Ähnlich wie seinem Landsmann Feliciano Lopez war Verdasco immer wieder vorgeworfen worden, seine Tennis-Laufbahn nicht mit der gebührenden Ernsthaftigkeit zu betreiben. Oft lieferte der glühende Fan von Real Madrid Schlagzeilen nur für die bunten Blätter, als Herzensbrecher und Frauenschwarm. Die Liste verflossener Partnerinnen, spottete mancher in der Spielerlounge, sei länger als die von Titelgewinnen. Giselle Dulko, die argentinische Spitzenspielerin, war ebenso wie die spanischen Models Dafne Fernandez und Priscila de Gustin einmal die Frau an der Seite Verdascos. Zuletzt ging die Liaison mit Tennis-Schönheit Ana Ivanovic in die Brüche. "Ich habe mir Ende vergangenen Jahres vorgenommen, mein Tennis noch mal richtig zu pushen. Ich will ganz nach vorne, in die Weltspitze", sagt Verdasco, der jetzt offenbar das süße Leben als erfolgreicher Profi genießen will.

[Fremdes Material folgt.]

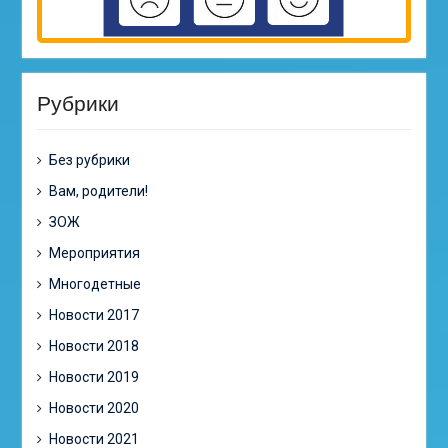
Рубрики
Без рубрики
Вам, родители!
ЗОЖ
Мероприятия
Многодетные
Новости 2017
Новости 2018
Новости 2019
Новости 2020
Новости 2021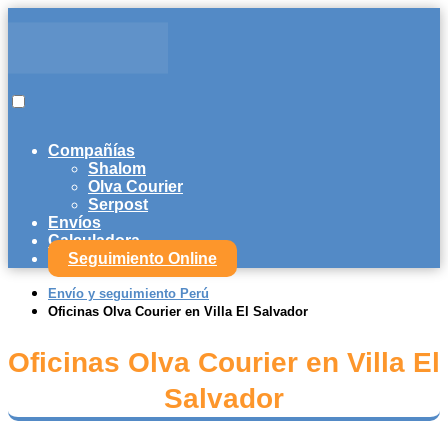
Compañías
Shalom
Olva Courier
Serpost
Envíos
Calculadora
Seguimiento Online
Envío y seguimiento Perú
Oficinas Olva Courier en Villa El Salvador
Oficinas Olva Courier en Villa El
Salvador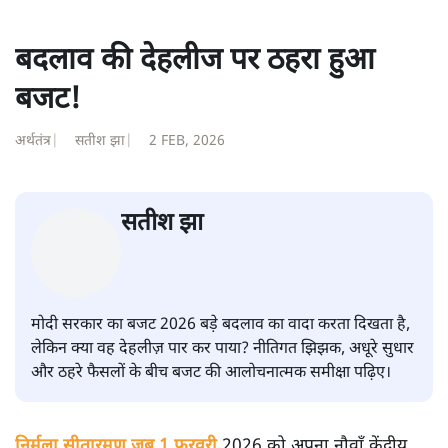
बदलाव की देहलीज पर ठहरा हुआ
बजट!
अर्थतंत्र
|
सतीश झा
|
2 FEB, 2026
सतीश झा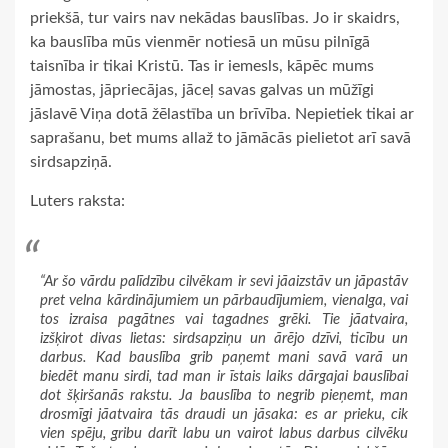
priekšā, tur vairs nav nekādas bauslības. Jo ir skaidrs,
ka bauslība mūs vienmēr notiesā un mūsu pilnīgā
taisnība ir tikai Kristū. Tas ir iemesls, kāpēc mums
jāmostas, jāpriecājas, jāceļ savas galvas un mūžīgi
jāslavē Viņa dotā žēlastība un brīvība. Nepietiek tikai ar
saprašanu, bet mums allaž to jāmācās pielietot arī savā
sirdsapziņā.
Luters raksta:
“Ar šo vārdu palīdzību cilvēkam ir sevi jāaizstāv un jāpastāv
pret velna kārdinājumiem un pārbaudījumiem, vienalga, vai
tos izraisa pagātnes vai tagadnes grēki. Tie jāatvaira,
izšķirot divas lietas: sirdsapziņu un ārējo dzīvi, ticību un
darbus. Kad bauslība grib paņemt mani savā varā un
biedēt manu sirdi, tad man ir īstais laiks dārgajai bauslībai
dot šķiršanās rakstu. Ja bauslība to negrib pieņemt, man
drosmīgi jāatvaira tās draudi un jāsaka: es ar prieku, cik
vien spēju, gribu darīt labu un vairot labus darbus cilvēku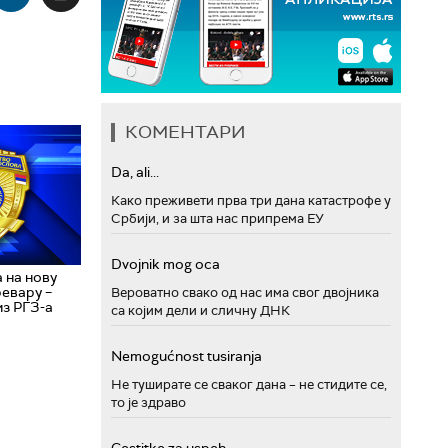
КОМЕНТАРИ
Da, ali...
Како преживети прва три дана катастрофе у
Србији, и за шта нас припрема ЕУ
Dvojnik mog oca
 на нову
евару –
Вероватно свако од нас има свог двојника
из РГЗ-а
са којим дели и сличну ДНК
Nemogućnost tusiranja
Не туширате се сваког дана – не стидите се,
то је здраво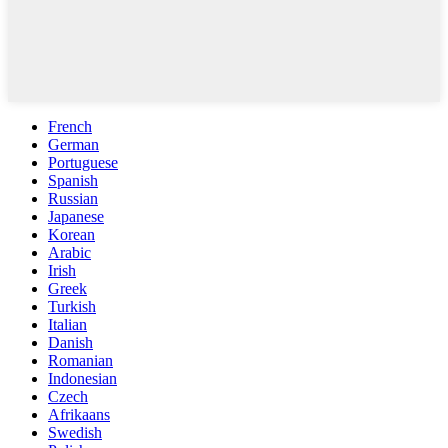
French
German
Portuguese
Spanish
Russian
Japanese
Korean
Arabic
Irish
Greek
Turkish
Italian
Danish
Romanian
Indonesian
Czech
Afrikaans
Swedish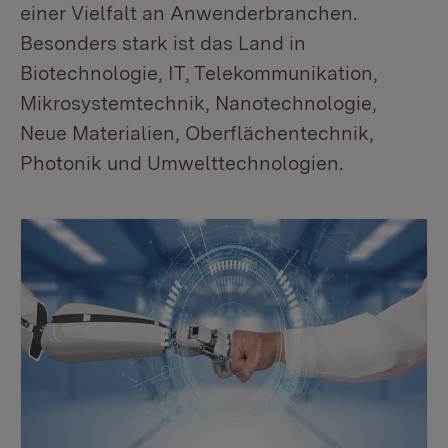
einer Vielfalt an Anwenderbranchen.
Besonders stark ist das Land in
Biotechnologie, IT, Telekommunikation,
Mikrosystemtechnik, Nanotechnologie,
Neue Materialien, Oberflächentechnik,
Photonik und Umwelttechnologien.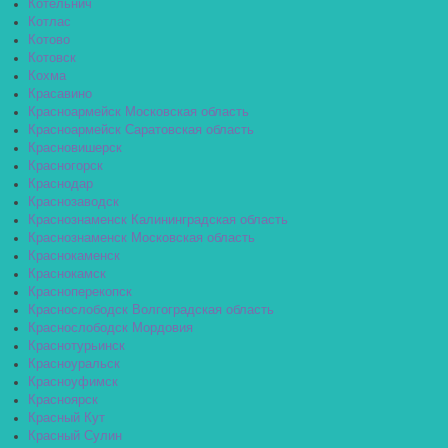
Котельнич
Котлас
Котово
Котовск
Кохма
Красавино
Красноармейск Московская область
Красноармейск Саратовская область
Красновишерск
Красногорск
Краснодар
Краснозаводск
Краснознаменск Калининградская область
Краснознаменск Московская область
Краснокаменск
Краснокамск
Красноперекопск
Краснослободск Волгоградская область
Краснослободск Мордовия
Краснотурьинск
Красноуральск
Красноуфимск
Красноярск
Красный Кут
Красный Сулин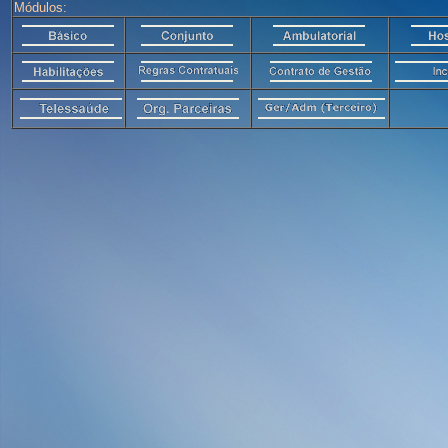
Módulos: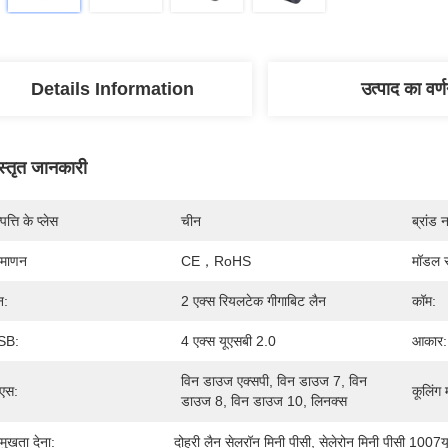
Details Information
उत्पाद का वर्
स्तृत जानकारी
पत्ति के प्लेस
चीन
ब्रांड 
रमाणन
CE，RoHS
मॉडल स
न:
2 एक्स रियलटेक गीगाबिट लैन
कॉम:
SB:
4 एक्स यूएसबी 2.0
आकार:
विन डाउज एक्सपी, विन डाउज 7, विन 
एस:
कूलिंग 
डाउज 8, विन डाउज 10, लिनक्स
रमुखता देना:
दोहरी लैन सेलरॉन मिनी पीसी
, 
सेलेरोन मिनी पीसी 1007य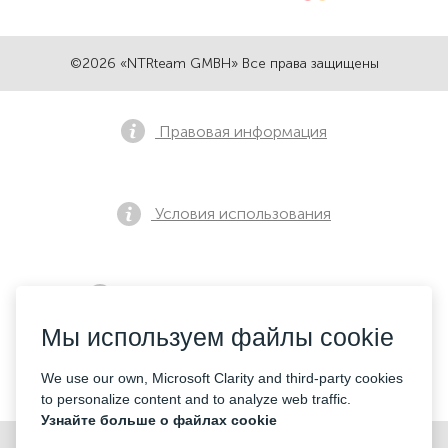
©2026 «NTRteam GMBH» Все права защищены
Правовая информация
Условия использования
Политика конфиденциальности
Мы используем файлы cookie
Контакты
We use our own, Microsoft Clarity and third-party cookies
to personalize content and to analyze web traffic.
Узнайте больше о файлах cookie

Ist er nur einer dieser Überraschungsspieler, die gerade beim komplizierten Eröffnungs-Grand Slam wie aus dem Nichts auftauchen? Oder ist das nun ein nachhaltiger Vormarsch Verdascos, des Mannes, der in Melbourne auch schon mal als "Rafa für Arme" gehandelt wird? "Die Top Ten sind allemal für ihn drin", sagt Mats Wilander, der alte Schwede, "wegen seiner außergewöhnlichen Nervenstärke. Und weil er Linkshänder ist, damit haben selbst Leute wie Federer, Djokovic oder Murray Schwierigkeiten."

Der schöne Madrilene ist jedenfalls, ohne Übertreibung, in der Form seines Lebens. Er holte schon beim Daviscup-Finale gegen Argentinien im November den entscheidenden dritten Punkt für Spanien in der "Hölle von Mar del Plata". Er stand gleich zu Saisonbeginn im Endspiel von Brisbane. Und nun geht er keineswegs als krasser Außenseiter ins Duell mit Kumpel Nadal, dem globalen Superstar und Leitwolf des spanischen Tennis. Im Schatten Nadals hat sich auch Verdasco lange sehr gern aufgehalten. Nun ist er mehr als bereit, aus diesem Schatten herauszutreten.


Der Schweizer Roger Federer erreichte durch einen 6:2, 7:5, 7:5-Sieg über Andy Roddick (USA) das Finale der Männer am Sonntag (9.30 Uhr MEZ). Im Damen-Endspiel am Sonnabend (9.30 Uhr MEZ) stehen sich die US-Amerikanerin Serena Williams (6:3, 6:4 gegen die Russin Elena Dementjewa) und die Russin Dinara Safina (6:3, 7:6 gegen ihre Landsfrau Wera Swonarewa) gegenüber. Wegen der Hitze (44,3 Grad) wurden alle Spiele bei geschlossenem Dach ausgetragen. Für heute sind ebenfalls 40 Grad vorausgesagt.